Bemessungsgrundlage Factoringleistung - zahlungsgestörte Forderungen
(7) Eine Forderung (bestehend aus Rückzahlungs- und Zinsanspruch) ist insgesamt zahlungsgestört, wenn sie insoweit, als sie fällig ist, ganz oder zu einem nicht nur geringfügigen Teil seit mehr als sechs Monaten nicht ausgeglichen wurde. Eine Kreditforderung ist auch zahlungsgestört, wenn die Voraussetzungen für die Kündigung des ihr zu Grunde liegenden Kreditvertrags durch den Gläubiger vorliegen; Gleiches gilt nach erfolgter Kündigung für den Anspruch auf Rückzahlung. Das Vorliegen dieser Voraussetzungen ist vom Forderungskäufer nachzuweisen. Liegen diese Voraussetzungen nicht vor, hat der Factor im Einzelnen nachzuweisen, dass er eine zahlungsgestörte Forderung erworben hat, deren tatsächlicher Wert nicht dem Nennwert entspricht.

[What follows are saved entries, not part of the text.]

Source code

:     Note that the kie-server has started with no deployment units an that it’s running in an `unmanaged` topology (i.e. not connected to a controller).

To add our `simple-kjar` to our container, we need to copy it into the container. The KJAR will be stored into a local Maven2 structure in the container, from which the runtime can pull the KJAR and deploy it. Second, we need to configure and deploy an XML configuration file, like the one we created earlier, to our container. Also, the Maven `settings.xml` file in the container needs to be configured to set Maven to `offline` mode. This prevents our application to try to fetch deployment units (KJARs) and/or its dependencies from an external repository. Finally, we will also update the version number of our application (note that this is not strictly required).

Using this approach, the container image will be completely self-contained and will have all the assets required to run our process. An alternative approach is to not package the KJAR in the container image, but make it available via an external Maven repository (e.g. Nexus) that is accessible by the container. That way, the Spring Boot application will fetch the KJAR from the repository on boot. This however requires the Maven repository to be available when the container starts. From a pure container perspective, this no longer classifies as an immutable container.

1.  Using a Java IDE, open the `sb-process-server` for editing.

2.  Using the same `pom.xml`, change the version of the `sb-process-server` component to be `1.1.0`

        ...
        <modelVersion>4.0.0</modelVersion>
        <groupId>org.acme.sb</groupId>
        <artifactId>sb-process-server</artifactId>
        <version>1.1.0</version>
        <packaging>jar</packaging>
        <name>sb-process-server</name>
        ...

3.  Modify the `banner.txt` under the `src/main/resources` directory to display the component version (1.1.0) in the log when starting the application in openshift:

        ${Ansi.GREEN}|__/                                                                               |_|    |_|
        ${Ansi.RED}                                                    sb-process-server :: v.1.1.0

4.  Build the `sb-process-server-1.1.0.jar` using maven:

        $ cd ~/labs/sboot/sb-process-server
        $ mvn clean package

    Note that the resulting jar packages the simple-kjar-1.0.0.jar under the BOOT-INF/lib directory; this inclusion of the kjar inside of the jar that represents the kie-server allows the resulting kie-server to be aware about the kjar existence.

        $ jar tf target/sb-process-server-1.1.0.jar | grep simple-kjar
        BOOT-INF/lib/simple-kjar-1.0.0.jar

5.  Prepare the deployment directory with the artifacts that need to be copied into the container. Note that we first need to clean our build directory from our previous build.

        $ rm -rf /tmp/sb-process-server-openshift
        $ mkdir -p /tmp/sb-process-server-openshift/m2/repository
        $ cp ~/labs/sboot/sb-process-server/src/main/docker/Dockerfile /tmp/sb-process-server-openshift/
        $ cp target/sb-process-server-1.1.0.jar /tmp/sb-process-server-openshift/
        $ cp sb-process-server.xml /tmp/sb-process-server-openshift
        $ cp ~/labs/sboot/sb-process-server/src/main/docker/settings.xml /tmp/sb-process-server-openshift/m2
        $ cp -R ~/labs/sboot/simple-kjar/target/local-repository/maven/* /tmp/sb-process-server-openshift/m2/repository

(8) Berücksichtigt die vertragliche Vereinbarung einen für die Wirtschaftsbeteiligten erkennbaren und offen ausgewiesenen kalkulatorischen Teilbetrag für tatsächlich eintretende oder von den Parteien zum Zeitpunkt des Vertragsabschlusses erwartete Forderungsausfälle, kann dieser bei der Ermittlung der Bemessungsgrundlage entsprechend in Abzug gebracht werden, da der Wesensgehalt dieser Leistung insoweit nicht im Factoring besteht. Bemessungsgrundlage für die Leistung des Factors beim Kauf solcher zahlungsgestörten Forderungen ist die Differenz zwischen dem im Abtretungszeitpunkt nach Ansicht der Parteien voraussichtlich realisierbaren Teil der dem Factor abzutretenden Forderungen (wirtschaftlicher Nennwert) und dem Betrag, den der Factor seinem Anschlusskunden als Preis für diese Forderungen zahlt, abzüglich der in dem Differenzbetrag enthaltenen Umsatzsteuer ( § 10 UStG ). Der wirtschaftliche Nennwert entspricht regelmäßig dem Wert, den die Beteiligten der Forderung tatsächlich beimessen, einschließlich der Vergütung für den Einzug der Forderung und der Delkrederegebühr oder vergleichbarer Zahlungen, die der Factor für das Risiko des Forderungsausfalls erhält und die als Gegenleistung für eine Leistung des Factors anzusehen sind. Wird der Anschlusskunde an dem vom Factor gegenüber dem zunächst vereinbarten wirtschaftlichen Nennwert erzielten Mehr- oder Mindererlös beteiligt, entspricht die Leistung des Factors von ihrem wirtschaftlichen Gehalt einer Inkassoleistung; der Berechnung der geänderten Bemessungsgrundlage ist in diesem Fall der tatsächlich vom Factor erzielte Betrag als wirtschaftlicher Nennwert zu Grunde zu legen.